* Exercise:
The listing below should be reproduced precisely, except for its images.

** Opening Data segment block **

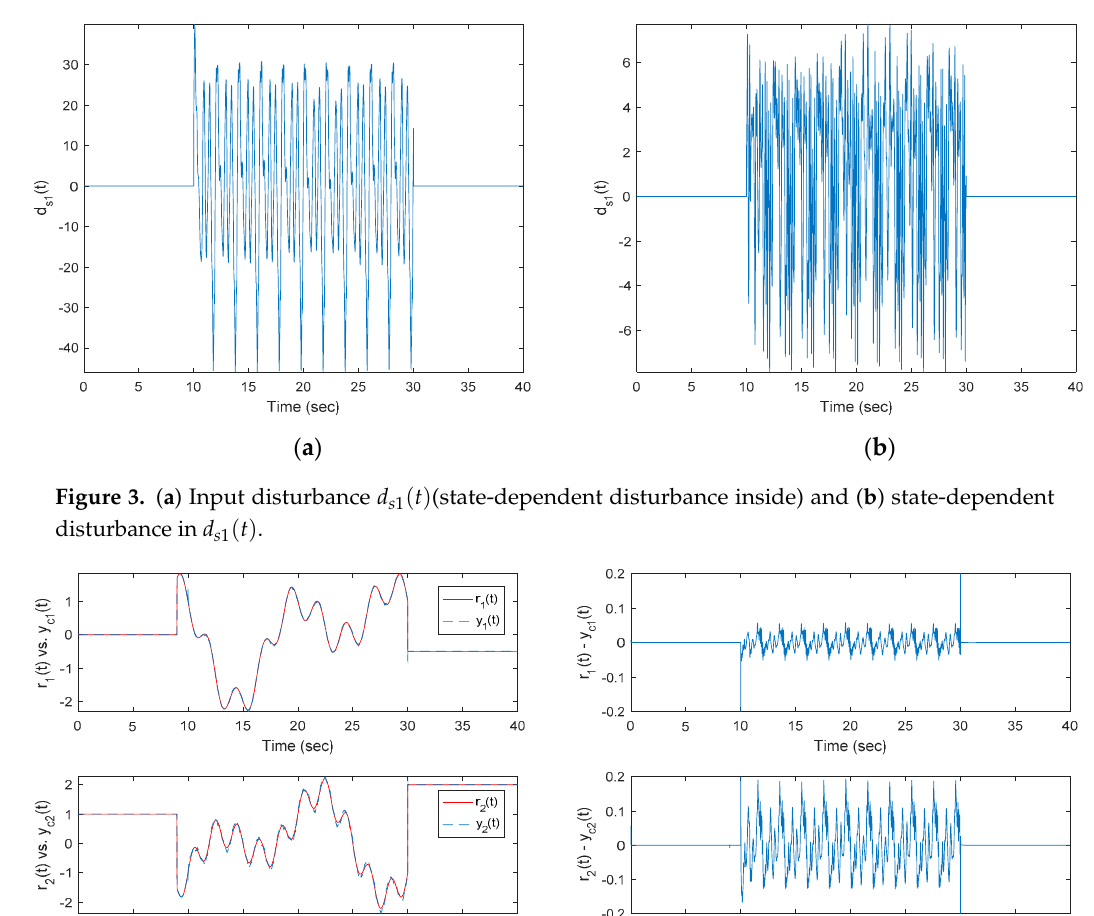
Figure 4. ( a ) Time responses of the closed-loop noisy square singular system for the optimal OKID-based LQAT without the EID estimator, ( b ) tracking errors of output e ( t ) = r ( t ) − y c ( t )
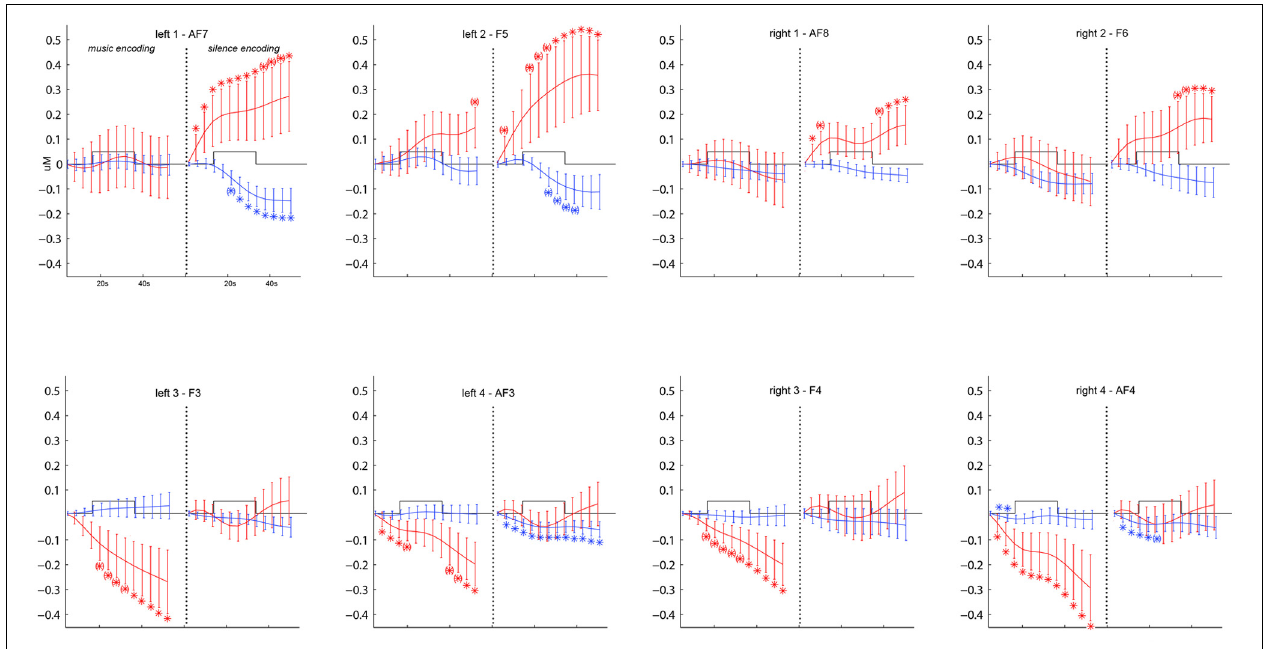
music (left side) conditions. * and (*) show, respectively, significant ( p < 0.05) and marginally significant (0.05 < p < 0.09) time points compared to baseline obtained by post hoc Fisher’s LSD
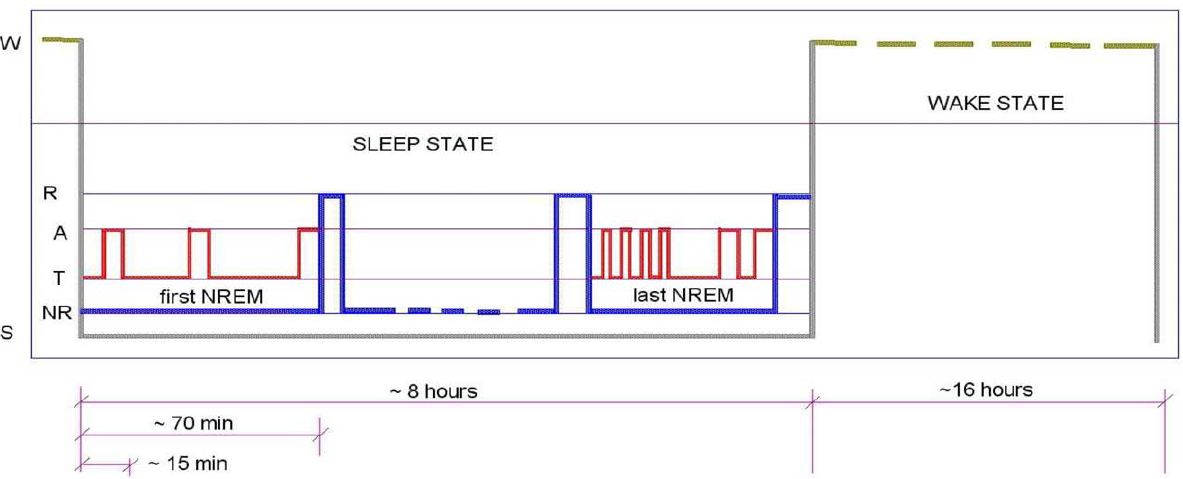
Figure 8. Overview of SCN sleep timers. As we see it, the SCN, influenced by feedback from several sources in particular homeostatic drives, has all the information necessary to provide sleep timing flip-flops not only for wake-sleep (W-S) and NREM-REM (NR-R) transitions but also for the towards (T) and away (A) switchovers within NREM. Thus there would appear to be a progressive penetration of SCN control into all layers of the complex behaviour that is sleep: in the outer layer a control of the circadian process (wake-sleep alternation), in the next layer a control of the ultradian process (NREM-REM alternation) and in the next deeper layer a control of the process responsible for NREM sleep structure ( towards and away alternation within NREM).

** Closing Data segment block **

* Task response:
Figure 4. ( a ) Time responses of the closed-loop noisy square singular system for the optimal OKID-based LQAT without the EID estimator, ( b ) tracking errors of output e ( t ) = r ( t ) − y c ( t )
music (left side) conditions. * and (*) show, respectively, significant ( p < 0.05) and marginally significant (0.05 < p < 0.09) time points compared to baseline obtained by post hoc Fisher’s LSD
Figure 8. Overview of SCN sleep timers. As we see it, the SCN, influenced by feedback from several sources in particular homeostatic drives, has all the information necessary to provide sleep timing flip-flops not only for wake-sleep (W-S) and NREM-REM (NR-R) transitions but also for the towards (T) and away (A) switchovers within NREM. Thus there would appear to be a progressive penetration of SCN control into all layers of the complex behaviour that is sleep: in the outer layer a control of the circadian process (wake-sleep alternation), in the next layer a control of the ultradian process (NREM-REM alternation) and in the next deeper layer a control of the process responsible for NREM sleep structure ( towards and away alternation within NREM).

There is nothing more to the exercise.